Yıllarca televizyon televizyon gezip tehlikelere dikkat çeken, olası yıkımı öngören uzmanları sadece dinleyip aklımıza estiği gibi davrandık. Ne dedi uzmanlar? Türkiye bir deprem ülkesi. Bu topraklarda deprem inkar edilemez bir gerçek. Yeri ve zamanı bilinmese de bu gerçeğe hazırlıklı olmalıyız.
Peki bizler ne yaptık sade vatandaş olarak, yaşadığımız kentte ne zaman ve ne büyüklükte deprem olabileceğini merak etmekten başka? Ne zaman olur demek yerine her an olabilir diye hayatlarımızda bir değişiklik yaptık mı mesela? İzmir, daha 2020'de yüzleşti depremin yıkıcı gerçeği ile. Peki o günden sonra kim ne yaptı deprem gerçeğinin bir daha hayatlarımızı altüst etmemesi için? Sadece kişiler nazarında değil bu soru, yerel yönetimler ve devletin tüm kurumları için geçerli.
NEDEN SORGULAMIYORUZ?
Bu coğrafyada yapılaşmanın, devasa kent merkezlerinin neden ısrarla ovalara yapıldığı, dağ etekleri, kayalık sağlam zeminler dururken, deniz ve nehir kenarlarına neden çok katlı binalar diktiğimizi hiç sorgulamayacak mıyız? Ulaşım gibi gündelik sıkıntılar, alışveriş merkezlerine yakın olma isteği, okul dershane gibi eğitim kurumlarına hangi mesafede olduğumuz mu belirleyecek bir depremde enkaz altında kalıp kalmayacağımızı? Birçok insan bu ve buna benzer nedenlerle şehir merkezlerine sıkışıp kalıyor biliyorum.
Biliyorum çünkü ben de onlardan biriyim.
Bazılarımız için yukarıda saydığım nedenler, bazılarımız için ise maddi durum engel oluyor daha güvenli zeminlere yapılmış binalarda yaşamamıza.
Oysa yapılaşma benim, senin, onun yaşam standartlarını yükseltmemize bağlı olmamalı. Şehir planları denize nazır bölgelerin merkeze alındığı şekilde yapılmamalı.

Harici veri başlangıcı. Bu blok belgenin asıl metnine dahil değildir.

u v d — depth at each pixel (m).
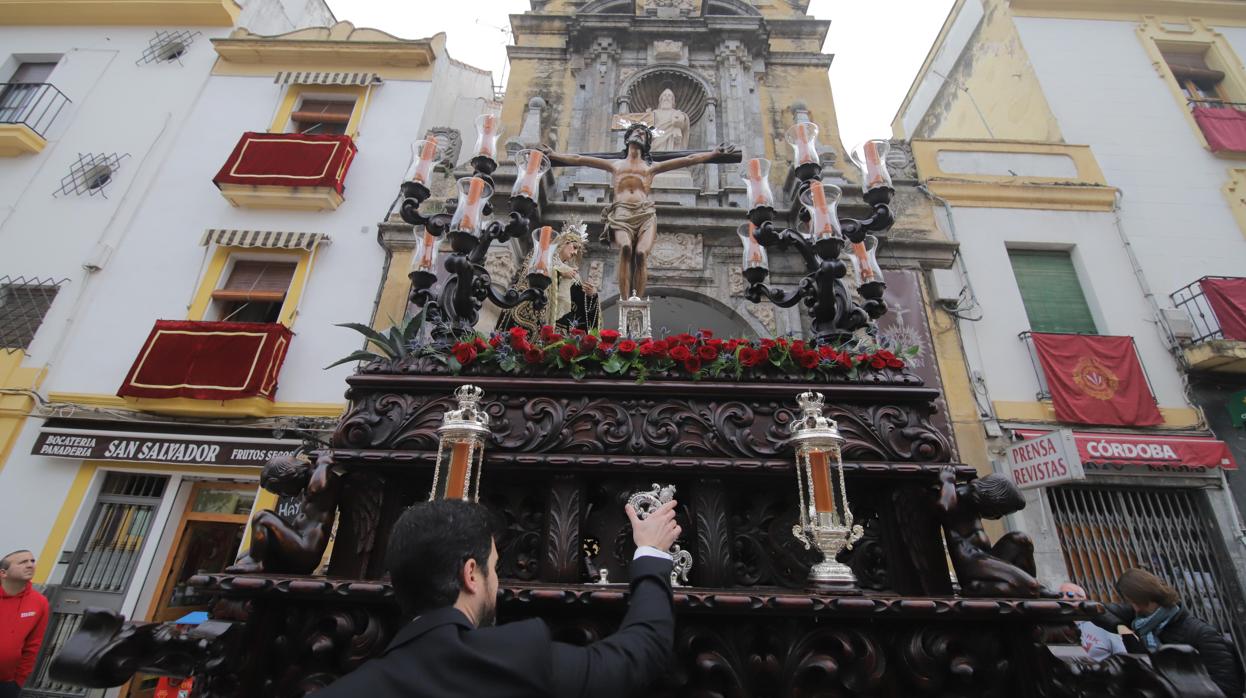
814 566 2.25
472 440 2.31
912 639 2.05
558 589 1.99
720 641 2.02
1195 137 10.53
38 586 7.16
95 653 1.95
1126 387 8.06
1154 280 9.18
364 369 2.74
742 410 2.59
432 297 3.32
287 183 9.38
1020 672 2.02
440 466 2.30
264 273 9.36
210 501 7.99
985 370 8.30
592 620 2.03
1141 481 7.51
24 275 9.09
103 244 9.26
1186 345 8.38
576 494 2.43
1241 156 10.31
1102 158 10.32
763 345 2.74
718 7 11.72
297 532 2.24
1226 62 11.41
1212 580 7.21
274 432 7.64
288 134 9.93
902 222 9.25
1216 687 1.91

Bizim gibi deprem kuşağında olmasına rağmen insanların enkaz altında ölmedikleri Japonya örneğine bakabiliriz mesela.
Onlar yüksek katlı binalar yapmıyor mı?
Tabii ki yapıyorlar hem de alasını yapıyorlar.
Çünkü yaparken bulundukları zemine uygun yöntemler ve mimari tarzları uyguluyorlar.

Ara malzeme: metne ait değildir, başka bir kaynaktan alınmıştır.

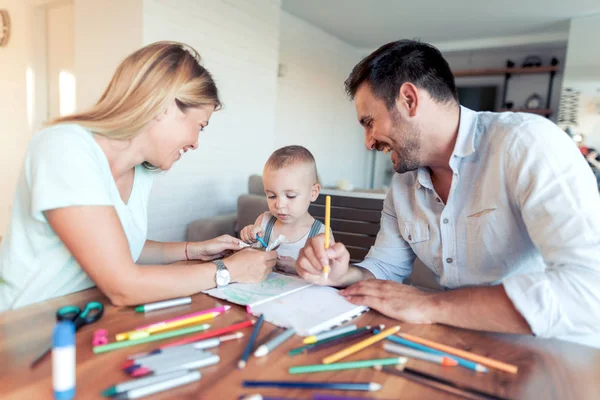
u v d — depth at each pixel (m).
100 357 0.53
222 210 3.20
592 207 0.69
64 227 0.72
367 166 7.11
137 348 0.56
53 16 3.30
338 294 0.81
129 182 1.02
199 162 2.91
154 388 0.46
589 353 0.61
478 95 6.21
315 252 0.84
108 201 0.76
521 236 0.88
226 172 3.20
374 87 0.86
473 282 0.97
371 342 0.61
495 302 0.66
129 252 0.75
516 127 0.83
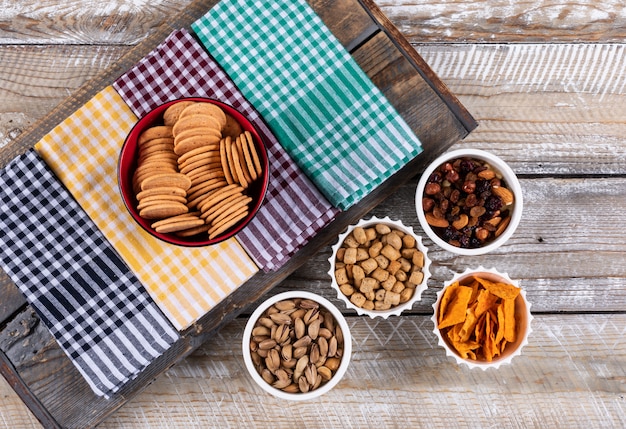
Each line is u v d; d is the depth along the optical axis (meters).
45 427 0.76
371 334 0.86
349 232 0.79
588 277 0.87
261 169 0.68
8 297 0.76
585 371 0.86
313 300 0.79
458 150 0.79
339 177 0.75
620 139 0.87
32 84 0.85
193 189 0.66
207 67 0.75
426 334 0.86
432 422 0.86
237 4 0.76
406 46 0.77
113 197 0.74
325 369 0.79
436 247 0.86
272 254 0.75
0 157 0.75
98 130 0.74
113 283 0.74
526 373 0.86
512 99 0.87
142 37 0.86
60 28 0.85
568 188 0.87
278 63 0.76
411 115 0.77
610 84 0.87
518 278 0.87
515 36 0.87
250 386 0.85
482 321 0.79
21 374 0.76
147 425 0.85
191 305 0.74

Ve o devasa yükseklikteki binalar 9 şiddetindeki bir depremde bile yaprak gibi sallanmasına rağmen yıkılmıyor. O halde Amerika'yı yeniden keşfetmeye gerek yok.
Bizde yanlış giden her ne varsa yeniden gözden geçirmek zorundayız. Ve bunu yaptıktan sonra da madem önümüzde Japonya gibi depreme dirençli binalar, şehirler yapabilen bir örnek var, bu örneği değerlendirmeliyiz kendi ülkemizde.